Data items
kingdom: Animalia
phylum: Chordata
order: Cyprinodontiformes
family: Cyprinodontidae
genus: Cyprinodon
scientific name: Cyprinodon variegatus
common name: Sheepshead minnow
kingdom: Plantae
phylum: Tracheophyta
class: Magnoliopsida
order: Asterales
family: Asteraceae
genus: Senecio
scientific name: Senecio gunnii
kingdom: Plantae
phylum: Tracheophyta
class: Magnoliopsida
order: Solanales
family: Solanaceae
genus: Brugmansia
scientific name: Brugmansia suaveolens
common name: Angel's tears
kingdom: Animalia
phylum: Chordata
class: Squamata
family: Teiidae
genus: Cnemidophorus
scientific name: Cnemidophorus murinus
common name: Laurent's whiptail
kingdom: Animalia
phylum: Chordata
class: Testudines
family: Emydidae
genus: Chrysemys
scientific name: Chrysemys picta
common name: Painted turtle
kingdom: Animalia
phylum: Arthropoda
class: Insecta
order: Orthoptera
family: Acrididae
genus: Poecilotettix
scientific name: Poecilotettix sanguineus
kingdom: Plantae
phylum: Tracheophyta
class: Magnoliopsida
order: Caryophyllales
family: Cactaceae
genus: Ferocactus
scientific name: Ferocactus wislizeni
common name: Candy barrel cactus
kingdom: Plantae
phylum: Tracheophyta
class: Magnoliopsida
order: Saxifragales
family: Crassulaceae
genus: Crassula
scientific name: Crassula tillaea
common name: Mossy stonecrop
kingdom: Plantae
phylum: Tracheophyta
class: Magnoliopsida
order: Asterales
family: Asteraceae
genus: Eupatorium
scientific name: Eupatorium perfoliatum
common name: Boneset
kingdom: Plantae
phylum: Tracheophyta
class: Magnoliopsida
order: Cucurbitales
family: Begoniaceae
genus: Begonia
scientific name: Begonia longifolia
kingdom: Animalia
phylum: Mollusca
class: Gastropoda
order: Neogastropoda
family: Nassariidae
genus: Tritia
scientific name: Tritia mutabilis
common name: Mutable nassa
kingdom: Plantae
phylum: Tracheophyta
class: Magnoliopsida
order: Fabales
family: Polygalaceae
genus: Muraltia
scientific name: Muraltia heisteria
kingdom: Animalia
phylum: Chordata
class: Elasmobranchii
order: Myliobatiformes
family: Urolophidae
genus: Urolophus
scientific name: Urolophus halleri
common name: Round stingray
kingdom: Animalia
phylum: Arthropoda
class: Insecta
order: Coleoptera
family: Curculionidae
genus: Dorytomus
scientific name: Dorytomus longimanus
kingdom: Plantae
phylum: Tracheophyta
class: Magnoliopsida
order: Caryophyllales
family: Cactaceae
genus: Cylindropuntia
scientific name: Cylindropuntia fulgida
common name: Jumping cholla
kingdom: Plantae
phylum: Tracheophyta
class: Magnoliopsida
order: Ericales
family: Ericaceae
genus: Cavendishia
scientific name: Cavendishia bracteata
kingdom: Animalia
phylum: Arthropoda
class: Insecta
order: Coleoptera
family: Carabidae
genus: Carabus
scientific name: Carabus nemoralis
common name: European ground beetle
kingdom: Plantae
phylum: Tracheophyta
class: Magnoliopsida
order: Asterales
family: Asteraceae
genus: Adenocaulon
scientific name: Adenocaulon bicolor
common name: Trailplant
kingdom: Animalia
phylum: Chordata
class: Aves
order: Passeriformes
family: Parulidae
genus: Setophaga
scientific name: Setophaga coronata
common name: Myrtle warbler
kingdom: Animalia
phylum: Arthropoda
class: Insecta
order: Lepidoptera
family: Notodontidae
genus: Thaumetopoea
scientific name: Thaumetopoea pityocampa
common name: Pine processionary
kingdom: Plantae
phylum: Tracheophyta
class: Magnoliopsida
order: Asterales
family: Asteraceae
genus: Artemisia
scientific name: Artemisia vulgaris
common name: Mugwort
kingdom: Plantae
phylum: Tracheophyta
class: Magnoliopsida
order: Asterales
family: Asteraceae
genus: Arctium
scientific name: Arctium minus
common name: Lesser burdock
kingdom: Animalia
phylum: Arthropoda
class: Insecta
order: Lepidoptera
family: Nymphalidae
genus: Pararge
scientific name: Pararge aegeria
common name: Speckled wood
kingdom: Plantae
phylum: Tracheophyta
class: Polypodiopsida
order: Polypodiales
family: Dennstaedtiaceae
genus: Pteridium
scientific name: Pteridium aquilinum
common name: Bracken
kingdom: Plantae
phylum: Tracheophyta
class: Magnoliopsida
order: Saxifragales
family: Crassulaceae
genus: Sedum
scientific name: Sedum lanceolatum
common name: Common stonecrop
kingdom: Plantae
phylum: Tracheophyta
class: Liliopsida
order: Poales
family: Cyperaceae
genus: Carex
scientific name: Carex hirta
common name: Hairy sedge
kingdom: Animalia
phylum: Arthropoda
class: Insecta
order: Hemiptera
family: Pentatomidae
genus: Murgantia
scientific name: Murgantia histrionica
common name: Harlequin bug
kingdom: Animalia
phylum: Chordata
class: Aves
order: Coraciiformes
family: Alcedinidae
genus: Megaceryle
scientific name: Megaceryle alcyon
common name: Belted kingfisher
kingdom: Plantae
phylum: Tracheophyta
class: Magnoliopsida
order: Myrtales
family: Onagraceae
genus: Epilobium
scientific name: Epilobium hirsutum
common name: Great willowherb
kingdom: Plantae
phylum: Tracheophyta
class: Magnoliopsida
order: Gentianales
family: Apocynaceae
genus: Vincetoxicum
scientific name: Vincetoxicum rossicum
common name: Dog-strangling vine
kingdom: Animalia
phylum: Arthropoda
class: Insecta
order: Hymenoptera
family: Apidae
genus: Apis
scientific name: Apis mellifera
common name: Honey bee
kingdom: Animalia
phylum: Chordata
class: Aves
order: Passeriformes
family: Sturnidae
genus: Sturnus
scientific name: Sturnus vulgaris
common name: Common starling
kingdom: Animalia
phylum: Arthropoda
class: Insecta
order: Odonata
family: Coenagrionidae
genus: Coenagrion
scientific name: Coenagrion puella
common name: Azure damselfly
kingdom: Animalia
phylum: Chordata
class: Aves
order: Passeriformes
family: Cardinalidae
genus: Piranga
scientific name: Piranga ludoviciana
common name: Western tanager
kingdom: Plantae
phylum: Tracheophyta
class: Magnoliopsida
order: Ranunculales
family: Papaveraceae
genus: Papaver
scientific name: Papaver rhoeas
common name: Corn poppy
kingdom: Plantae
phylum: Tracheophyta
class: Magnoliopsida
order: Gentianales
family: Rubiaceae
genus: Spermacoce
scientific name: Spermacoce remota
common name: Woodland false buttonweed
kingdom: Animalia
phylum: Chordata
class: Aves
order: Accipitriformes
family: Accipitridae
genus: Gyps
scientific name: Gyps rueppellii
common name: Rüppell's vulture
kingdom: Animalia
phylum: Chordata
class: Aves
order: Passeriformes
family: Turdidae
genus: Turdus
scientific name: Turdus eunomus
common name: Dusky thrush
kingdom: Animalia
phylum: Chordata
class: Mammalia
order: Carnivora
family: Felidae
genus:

*Stated problem:*
Revise the lines above so that each "common name" reads "vernacular name", and leave all other text as it is.

*Solution below:*
kingdom: Animalia
phylum: Chordata
order: Cyprinodontiformes
family: Cyprinodontidae
genus: Cyprinodon
scientific name: Cyprinodon variegatus
vernacular name: Sheepshead minnow
kingdom: Plantae
phylum: Tracheophyta
class: Magnoliopsida
order: Asterales
family: Asteraceae
genus: Senecio
scientific name: Senecio gunnii
kingdom: Plantae
phylum: Tracheophyta
class: Magnoliopsida
order: Solanales
family: Solanaceae
genus: Brugmansia
scientific name: Brugmansia suaveolens
vernacular name: Angel's tears
kingdom: Animalia
phylum: Chordata
class: Squamata
family: Teiidae
genus: Cnemidophorus
scientific name: Cnemidophorus murinus
vernacular name: Laurent's whiptail
kingdom: Animalia
phylum: Chordata
class: Testudines
family: Emydidae
genus: Chrysemys
scientific name: Chrysemys picta
vernacular name: Painted turtle
kingdom: Animalia
phylum: Arthropoda
class: Insecta
order: Orthoptera
family: Acrididae
genus: Poecilotettix
scientific name: Poecilotettix sanguineus
kingdom: Plantae
phylum: Tracheophyta
class: Magnoliopsida
order: Caryophyllales
family: Cactaceae
genus: Ferocactus
scientific name: Ferocactus wislizeni
vernacular name: Candy barrel cactus
kingdom: Plantae
phylum: Tracheophyta
class: Magnoliopsida
order: Saxifragales
family: Crassulaceae
genus: Crassula
scientific name: Crassula tillaea
vernacular name: Mossy stonecrop
kingdom: Plantae
phylum: Tracheophyta
class: Magnoliopsida
order: Asterales
family: Asteraceae
genus: Eupatorium
scientific name: Eupatorium perfoliatum
vernacular name: Boneset
kingdom: Plantae
phylum: Tracheophyta
class: Magnoliopsida
order: Cucurbitales
family: Begoniaceae
genus: Begonia
scientific name: Begonia longifolia
kingdom: Animalia
phylum: Mollusca
class: Gastropoda
order: Neogastropoda
family: Nassariidae
genus: Tritia
scientific name: Tritia mutabilis
vernacular name: Mutable nassa
kingdom: Plantae
phylum: Tracheophyta
class: Magnoliopsida
order: Fabales
family: Polygalaceae
genus: Muraltia
scientific name: Muraltia heisteria
kingdom: Animalia
phylum: Chordata
class: Elasmobranchii
order: Myliobatiformes
family: Urolophidae
genus: Urolophus
scientific name: Urolophus halleri
vernacular name: Round stingray
kingdom: Animalia
phylum: Arthropoda
class: Insecta
order: Coleoptera
family: Curculionidae
genus: Dorytomus
scientific name: Dorytomus longimanus
kingdom: Plantae
phylum: Tracheophyta
class: Magnoliopsida
order: Caryophyllales
family: Cactaceae
genus: Cylindropuntia
scientific name: Cylindropuntia fulgida
vernacular name: Jumping cholla
kingdom: Plantae
phylum: Tracheophyta
class: Magnoliopsida
order: Ericales
family: Ericaceae
genus: Cavendishia
scientific name: Cavendishia bracteata
kingdom: Animalia
phylum: Arthropoda
class: Insecta
order: Coleoptera
family: Carabidae
genus: Carabus
scientific name: Carabus nemoralis
vernacular name: European ground beetle
kingdom: Plantae
phylum: Tracheophyta
class: Magnoliopsida
order: Asterales
family: Asteraceae
genus: Adenocaulon
scientific name: Adenocaulon bicolor
vernacular name: Trailplant
kingdom: Animalia
phylum: Chordata
class: Aves
order: Passeriformes
family: Parulidae
genus: Setophaga
scientific name: Setophaga coronata
vernacular name: Myrtle warbler
kingdom: Animalia
phylum: Arthropoda
class: Insecta
order: Lepidoptera
family: Notodontidae
genus: Thaumetopoea
scientific name: Thaumetopoea pityocampa
vernacular name: Pine processionary
kingdom: Plantae
phylum: Tracheophyta
class: Magnoliopsida
order: Asterales
family: Asteraceae
genus: Artemisia
scientific name: Artemisia vulgaris
vernacular name: Mugwort
kingdom: Plantae
phylum: Tracheophyta
class: Magnoliopsida
order: Asterales
family: Asteraceae
genus: Arctium
scientific name: Arctium minus
vernacular name: Lesser burdock
kingdom: Animalia
phylum: Arthropoda
class: Insecta
order: Lepidoptera
family: Nymphalidae
genus: Pararge
scientific name: Pararge aegeria
vernacular name: Speckled wood
kingdom: Plantae
phylum: Tracheophyta
class: Polypodiopsida
order: Polypodiales
family: Dennstaedtiaceae
genus: Pteridium
scientific name: Pteridium aquilinum
vernacular name: Bracken
kingdom: Plantae
phylum: Tracheophyta
class: Magnoliopsida
order: Saxifragales
family: Crassulaceae
genus: Sedum
scientific name: Sedum lanceolatum
vernacular name: Common stonecrop
kingdom: Plantae
phylum: Tracheophyta
class: Liliopsida
order: Poales
family: Cyperaceae
genus: Carex
scientific name: Carex hirta
vernacular name: Hairy sedge
kingdom: Animalia
phylum: Arthropoda
class: Insecta
order: Hemiptera
family: Pentatomidae
genus: Murgantia
scientific name: Murgantia histrionica
vernacular name: Harlequin bug
kingdom: Animalia
phylum: Chordata
class: Aves
order: Coraciiformes
family: Alcedinidae
genus: Megaceryle
scientific name: Megaceryle alcyon
vernacular name: Belted kingfisher
kingdom: Plantae
phylum: Tracheophyta
class: Magnoliopsida
order: Myrtales
family: Onagraceae
genus: Epilobium
scientific name: Epilobium hirsutum
vernacular name: Great willowherb
kingdom: Plantae
phylum: Tracheophyta
class: Magnoliopsida
order: Gentianales
family: Apocynaceae
genus: Vincetoxicum
scientific name: Vincetoxicum rossicum
vernacular name: Dog-strangling vine
kingdom: Animalia
phylum: Arthropoda
class: Insecta
order: Hymenoptera
family: Apidae
genus: Apis
scientific name: Apis mellifera
vernacular name: Honey bee
kingdom: Animalia
phylum: Chordata
class: Aves
order: Passeriformes
family: Sturnidae
genus: Sturnus
scientific name: Sturnus vulgaris
vernacular name: Common starling
kingdom: Animalia
phylum: Arthropoda
class: Insecta
order: Odonata
family: Coenagrionidae
genus: Coenagrion
scientific name: Coenagrion puella
vernacular name: Azure damselfly
kingdom: Animalia
phylum: Chordata
class: Aves
order: Passeriformes
family: Cardinalidae
genus: Piranga
scientific name: Piranga ludoviciana
vernacular name: Western tanager
kingdom: Plantae
phylum: Tracheophyta
class: Magnoliopsida
order: Ranunculales
family: Papaveraceae
genus: Papaver
scientific name: Papaver rhoeas
vernacular name: Corn poppy
kingdom: Plantae
phylum: Tracheophyta
class: Magnoliopsida
order: Gentianales
family: Rubiaceae
genus: Spermacoce
scientific name: Spermacoce remota
vernacular name: Woodland false buttonweed
kingdom: Animalia
phylum: Chordata
class: Aves
order: Accipitriformes
family: Accipitridae
genus: Gyps
scientific name: Gyps rueppellii
vernacular name: Rüppell's vulture
kingdom: Animalia
phylum: Chordata
class: Aves
order: Passeriformes
family: Turdidae
genus: Turdus
scientific name: Turdus eunomus
vernacular name: Dusky thrush
kingdom: Animalia
phylum: Chordata
class: Mammalia
order: Carnivora
family: Felidae
genus:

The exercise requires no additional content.